Text block:
The original models for the nine player classes

- The Medic class is equipped with a super nail gun, concussion grenades and a medical kit that can be used either to heal teammates or expose opponents to a contagious infection that drains health.
- The Heavy Weapons class is armed with a powerful minigun, and can sustain more damage than any other class. However, the Heavy is significantly slower than the other classes.
- The Pyro class is equipped with a flamethrower and an incendiary rocket launcher, both of which can set enemies on fire. Pyros also carry several napalm grenades for the same purpose.
- The Spy class differs significantly in style from other classes, as he can disguise himself to look like any other class on either side. The Spy is equipped with a knife to kill enemy players in one hit by stabbing them in the back, a tranquilizer gun to slow down opponents and a hallucination grenade which spouts gas to confuse them. Spies also possess the ability to feign death, allowing them to use their backstab ability more effectively.
- The Engineer class builds structures to support their team, such as sentry guns to defend key points, ammunition dispensers and teleporters. Engineers have the ability to replenish a teammate's armor by tapping them with their wrench. In addition, the Engineer is armed with EMP grenades that detonates any explosive ammunition within its range, as well as a shotgun for backup.

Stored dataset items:
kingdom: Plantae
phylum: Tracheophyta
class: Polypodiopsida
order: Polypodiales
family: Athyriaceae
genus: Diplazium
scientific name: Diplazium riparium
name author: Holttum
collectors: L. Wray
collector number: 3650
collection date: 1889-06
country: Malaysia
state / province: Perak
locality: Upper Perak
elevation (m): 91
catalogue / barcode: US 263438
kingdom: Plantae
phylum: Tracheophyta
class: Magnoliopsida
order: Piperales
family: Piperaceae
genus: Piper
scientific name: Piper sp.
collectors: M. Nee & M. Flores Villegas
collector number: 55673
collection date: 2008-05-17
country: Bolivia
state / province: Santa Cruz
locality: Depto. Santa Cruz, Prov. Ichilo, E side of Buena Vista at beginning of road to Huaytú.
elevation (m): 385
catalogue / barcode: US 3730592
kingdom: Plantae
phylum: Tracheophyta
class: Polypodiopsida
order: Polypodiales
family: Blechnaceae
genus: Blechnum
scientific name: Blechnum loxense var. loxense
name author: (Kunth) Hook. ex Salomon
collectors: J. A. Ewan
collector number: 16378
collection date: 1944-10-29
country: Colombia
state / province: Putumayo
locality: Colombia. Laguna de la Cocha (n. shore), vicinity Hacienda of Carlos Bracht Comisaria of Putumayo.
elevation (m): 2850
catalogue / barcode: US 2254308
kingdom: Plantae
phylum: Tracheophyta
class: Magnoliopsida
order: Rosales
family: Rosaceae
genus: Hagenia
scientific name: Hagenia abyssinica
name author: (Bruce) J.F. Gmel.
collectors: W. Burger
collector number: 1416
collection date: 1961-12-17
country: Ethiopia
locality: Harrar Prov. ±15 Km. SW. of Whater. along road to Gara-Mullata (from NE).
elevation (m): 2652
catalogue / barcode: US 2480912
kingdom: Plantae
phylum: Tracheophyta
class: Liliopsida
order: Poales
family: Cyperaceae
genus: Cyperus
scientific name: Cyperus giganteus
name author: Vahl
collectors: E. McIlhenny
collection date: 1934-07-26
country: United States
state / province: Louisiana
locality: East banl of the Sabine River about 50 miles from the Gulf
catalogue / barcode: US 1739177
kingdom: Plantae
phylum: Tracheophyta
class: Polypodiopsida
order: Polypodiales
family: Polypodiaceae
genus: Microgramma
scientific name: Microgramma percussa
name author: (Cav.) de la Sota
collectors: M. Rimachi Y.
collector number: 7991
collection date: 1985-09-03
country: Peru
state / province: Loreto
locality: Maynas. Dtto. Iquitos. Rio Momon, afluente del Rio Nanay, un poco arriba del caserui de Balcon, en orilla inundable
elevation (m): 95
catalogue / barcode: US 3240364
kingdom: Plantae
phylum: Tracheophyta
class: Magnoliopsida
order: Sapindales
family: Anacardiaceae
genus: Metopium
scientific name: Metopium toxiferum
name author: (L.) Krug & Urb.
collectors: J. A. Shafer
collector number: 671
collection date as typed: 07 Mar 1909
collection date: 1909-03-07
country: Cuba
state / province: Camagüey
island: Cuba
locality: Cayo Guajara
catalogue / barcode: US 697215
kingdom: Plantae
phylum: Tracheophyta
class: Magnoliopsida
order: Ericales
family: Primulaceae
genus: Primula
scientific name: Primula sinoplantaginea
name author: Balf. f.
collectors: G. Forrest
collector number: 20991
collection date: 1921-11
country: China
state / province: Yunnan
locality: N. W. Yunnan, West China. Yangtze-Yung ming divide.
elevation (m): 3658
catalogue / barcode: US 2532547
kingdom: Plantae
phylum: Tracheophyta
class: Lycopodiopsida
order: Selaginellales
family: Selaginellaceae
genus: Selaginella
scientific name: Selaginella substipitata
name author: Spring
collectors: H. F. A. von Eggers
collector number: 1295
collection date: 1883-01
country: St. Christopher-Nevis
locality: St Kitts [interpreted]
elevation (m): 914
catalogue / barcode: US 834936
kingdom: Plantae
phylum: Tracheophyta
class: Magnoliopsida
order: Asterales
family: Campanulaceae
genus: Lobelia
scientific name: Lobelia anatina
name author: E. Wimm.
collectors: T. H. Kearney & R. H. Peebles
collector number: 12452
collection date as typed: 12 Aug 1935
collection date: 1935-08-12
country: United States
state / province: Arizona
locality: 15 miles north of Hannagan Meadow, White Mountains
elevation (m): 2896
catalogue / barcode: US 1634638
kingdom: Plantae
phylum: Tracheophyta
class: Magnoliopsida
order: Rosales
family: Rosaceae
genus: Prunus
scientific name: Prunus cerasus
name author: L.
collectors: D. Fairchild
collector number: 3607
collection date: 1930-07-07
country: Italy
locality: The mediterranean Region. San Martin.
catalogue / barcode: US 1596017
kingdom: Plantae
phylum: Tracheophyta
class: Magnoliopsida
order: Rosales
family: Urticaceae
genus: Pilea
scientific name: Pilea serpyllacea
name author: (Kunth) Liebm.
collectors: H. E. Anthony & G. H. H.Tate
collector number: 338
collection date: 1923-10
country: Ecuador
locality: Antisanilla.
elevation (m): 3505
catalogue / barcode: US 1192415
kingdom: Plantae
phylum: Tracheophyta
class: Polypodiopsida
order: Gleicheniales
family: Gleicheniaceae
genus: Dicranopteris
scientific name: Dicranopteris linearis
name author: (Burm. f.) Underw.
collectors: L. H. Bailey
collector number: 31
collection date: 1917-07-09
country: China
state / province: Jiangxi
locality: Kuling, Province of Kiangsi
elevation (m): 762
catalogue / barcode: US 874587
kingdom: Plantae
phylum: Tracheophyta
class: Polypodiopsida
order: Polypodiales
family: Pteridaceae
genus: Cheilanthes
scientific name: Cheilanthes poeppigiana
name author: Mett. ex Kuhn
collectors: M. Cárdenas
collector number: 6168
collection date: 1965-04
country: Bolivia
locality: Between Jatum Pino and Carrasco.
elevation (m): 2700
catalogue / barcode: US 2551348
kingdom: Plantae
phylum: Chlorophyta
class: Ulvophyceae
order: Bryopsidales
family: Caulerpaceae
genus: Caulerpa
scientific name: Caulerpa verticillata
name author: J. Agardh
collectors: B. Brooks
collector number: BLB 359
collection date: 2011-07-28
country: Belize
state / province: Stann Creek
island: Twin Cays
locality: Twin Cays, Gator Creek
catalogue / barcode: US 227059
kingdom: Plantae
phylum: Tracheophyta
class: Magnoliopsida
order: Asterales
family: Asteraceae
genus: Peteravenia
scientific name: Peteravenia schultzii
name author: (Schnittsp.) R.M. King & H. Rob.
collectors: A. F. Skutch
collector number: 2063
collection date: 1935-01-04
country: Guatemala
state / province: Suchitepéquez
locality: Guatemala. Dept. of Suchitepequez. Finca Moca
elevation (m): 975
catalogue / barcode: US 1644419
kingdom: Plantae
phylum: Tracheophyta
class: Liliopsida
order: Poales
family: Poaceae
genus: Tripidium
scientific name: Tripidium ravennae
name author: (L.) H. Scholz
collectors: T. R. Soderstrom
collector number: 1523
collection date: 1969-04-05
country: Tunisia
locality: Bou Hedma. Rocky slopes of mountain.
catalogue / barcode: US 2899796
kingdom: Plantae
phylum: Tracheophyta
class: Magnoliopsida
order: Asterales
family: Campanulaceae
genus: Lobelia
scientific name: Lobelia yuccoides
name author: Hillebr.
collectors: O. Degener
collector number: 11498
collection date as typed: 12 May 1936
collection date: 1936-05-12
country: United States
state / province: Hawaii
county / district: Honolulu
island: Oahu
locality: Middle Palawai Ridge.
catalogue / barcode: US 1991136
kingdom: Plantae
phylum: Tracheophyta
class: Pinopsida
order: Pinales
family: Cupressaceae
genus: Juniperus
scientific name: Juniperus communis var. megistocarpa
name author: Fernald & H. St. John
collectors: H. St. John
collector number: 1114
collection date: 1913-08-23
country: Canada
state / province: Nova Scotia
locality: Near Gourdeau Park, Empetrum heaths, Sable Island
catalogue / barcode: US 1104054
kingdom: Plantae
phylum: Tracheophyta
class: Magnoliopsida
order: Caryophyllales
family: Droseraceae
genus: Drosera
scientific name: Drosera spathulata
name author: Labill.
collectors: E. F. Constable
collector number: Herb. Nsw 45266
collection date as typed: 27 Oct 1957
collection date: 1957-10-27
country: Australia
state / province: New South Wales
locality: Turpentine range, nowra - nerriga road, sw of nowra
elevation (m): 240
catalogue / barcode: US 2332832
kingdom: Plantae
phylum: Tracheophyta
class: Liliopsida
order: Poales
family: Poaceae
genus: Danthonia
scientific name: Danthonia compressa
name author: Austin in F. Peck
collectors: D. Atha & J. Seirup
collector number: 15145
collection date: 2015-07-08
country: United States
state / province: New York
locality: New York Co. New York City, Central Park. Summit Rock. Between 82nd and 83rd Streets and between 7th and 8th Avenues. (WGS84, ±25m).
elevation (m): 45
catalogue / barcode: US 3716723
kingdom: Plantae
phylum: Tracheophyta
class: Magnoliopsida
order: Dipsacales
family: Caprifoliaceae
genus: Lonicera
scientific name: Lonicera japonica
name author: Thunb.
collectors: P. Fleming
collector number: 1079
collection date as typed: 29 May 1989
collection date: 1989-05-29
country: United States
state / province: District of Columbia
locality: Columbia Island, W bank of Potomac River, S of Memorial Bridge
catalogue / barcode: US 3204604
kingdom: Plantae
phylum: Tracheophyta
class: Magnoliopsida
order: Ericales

Assignment:
Please repeat the class descriptions word for word, between "- The Heavy" and "ability more effectively.", inclusive. This data comes from a separate source.

Answer to the problem:
- The Heavy Weapons class is armed with a powerful minigun, and can sustain more damage than any other class. However, the Heavy is significantly slower than the other classes.
- The Pyro class is equipped with a flamethrower and an incendiary rocket launcher, both of which can set enemies on fire. Pyros also carry several napalm grenades for the same purpose.
- The Spy class differs significantly in style from other classes, as he can disguise himself to look like any other class on either side. The Spy is equipped with a knife to kill enemy players in one hit by stabbing them in the back, a tranquilizer gun to slow down opponents and a hallucination grenade which spouts gas to confuse them. Spies also possess the ability to feign death, allowing them to use their backstab ability more effectively.